True cost will depend on EPA protecting ordinary taxpayers
Thursday, September 4, 2014
As a result of a U.S. District Judge finding British Petroleum (BP) grossly negligent in its role in the Deepwater Horizon disaster, BP will likely pay up to $18 billion for violations of the Clean Water Act. But if the Environmental Protection Agency fails to specifically forbid it, BP could take a tax windfall of up to $6.3 billion from a settlement deal, effectively shifting over a third of the cost back onto taxpayers.
“While protecting the water, the EPA should also protect taxpayers,” said Michelle Surka, program associate with the U.S. Public Interest Research Group. “The agency should ensure that a settlement with BP will deny any write-offs for its gross negligence.”
BP has already written off the cost of its cleanup effort after the spill, earning a tax windfall of $10 billion.

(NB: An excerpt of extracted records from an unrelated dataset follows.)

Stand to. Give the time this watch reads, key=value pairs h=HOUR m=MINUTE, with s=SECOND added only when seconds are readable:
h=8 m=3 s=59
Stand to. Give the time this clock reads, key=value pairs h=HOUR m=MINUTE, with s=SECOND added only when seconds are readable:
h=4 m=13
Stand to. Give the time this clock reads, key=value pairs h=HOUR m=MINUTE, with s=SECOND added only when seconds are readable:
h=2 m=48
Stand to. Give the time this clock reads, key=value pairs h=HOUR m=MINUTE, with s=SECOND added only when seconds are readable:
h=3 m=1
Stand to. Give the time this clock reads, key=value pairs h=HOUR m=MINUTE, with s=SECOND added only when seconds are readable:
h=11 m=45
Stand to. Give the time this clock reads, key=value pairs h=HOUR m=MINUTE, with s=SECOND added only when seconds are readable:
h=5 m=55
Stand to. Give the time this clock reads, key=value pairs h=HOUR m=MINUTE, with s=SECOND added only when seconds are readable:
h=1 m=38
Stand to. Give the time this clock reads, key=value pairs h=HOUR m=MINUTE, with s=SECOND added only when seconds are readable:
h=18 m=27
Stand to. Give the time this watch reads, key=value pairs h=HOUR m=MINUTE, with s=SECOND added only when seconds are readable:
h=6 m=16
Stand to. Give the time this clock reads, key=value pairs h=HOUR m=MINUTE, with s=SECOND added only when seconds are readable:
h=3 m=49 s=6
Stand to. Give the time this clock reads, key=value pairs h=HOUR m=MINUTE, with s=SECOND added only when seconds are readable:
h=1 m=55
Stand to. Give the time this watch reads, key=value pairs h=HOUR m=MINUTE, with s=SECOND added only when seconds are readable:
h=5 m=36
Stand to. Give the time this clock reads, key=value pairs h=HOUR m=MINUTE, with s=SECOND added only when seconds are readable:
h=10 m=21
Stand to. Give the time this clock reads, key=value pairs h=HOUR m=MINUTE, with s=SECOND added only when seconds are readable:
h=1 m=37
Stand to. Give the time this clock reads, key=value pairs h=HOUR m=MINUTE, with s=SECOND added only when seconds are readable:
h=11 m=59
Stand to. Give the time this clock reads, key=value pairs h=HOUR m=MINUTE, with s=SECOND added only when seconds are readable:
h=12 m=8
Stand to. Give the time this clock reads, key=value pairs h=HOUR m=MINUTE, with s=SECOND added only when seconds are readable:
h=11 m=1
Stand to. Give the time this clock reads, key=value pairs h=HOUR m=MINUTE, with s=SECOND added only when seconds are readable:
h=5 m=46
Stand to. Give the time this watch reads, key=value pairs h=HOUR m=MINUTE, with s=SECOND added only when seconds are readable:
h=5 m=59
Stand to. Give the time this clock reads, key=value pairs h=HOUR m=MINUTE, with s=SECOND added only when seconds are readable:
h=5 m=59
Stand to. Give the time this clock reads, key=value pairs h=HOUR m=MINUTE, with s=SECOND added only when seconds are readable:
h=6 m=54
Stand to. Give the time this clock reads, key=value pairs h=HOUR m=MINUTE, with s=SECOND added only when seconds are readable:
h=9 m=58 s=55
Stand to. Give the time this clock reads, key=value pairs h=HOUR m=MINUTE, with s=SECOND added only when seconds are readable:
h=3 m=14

Federal agencies made no effort to prevent this giveback through the tax system. By contrast, the Department of Justice reached a settlement with BP for its role in the deaths of 11 workers who were onboard the oil rig when it exploded. That $4 billion settlement with the Justice Department specified that it was not tax-deductible.
In August 2014, the EPA settled with the Exxon Mobil Pipeline Company over Clean Water Act violations stemming from a 2012 oil spill in Louisiana. In that settlement agreement, the EPA included a clause stating that ExxonMobil could not “deduct or capitalize the civil penalty...in calculating its federal income tax.” But many other large federal settlements in recent years have allowed corporations to write them off as normal business expenses. Last month’s Bank of America and Goldman Sachs settlements, for instance, failed to prohibit deductibility.
“BP will write off any settlement, unless the EPA forbids it,” said Surka. “If the EPA seeks to establish that gross negligence is never business as usual, settlement payments must not be treated as ordinary business costs for tax purposes.”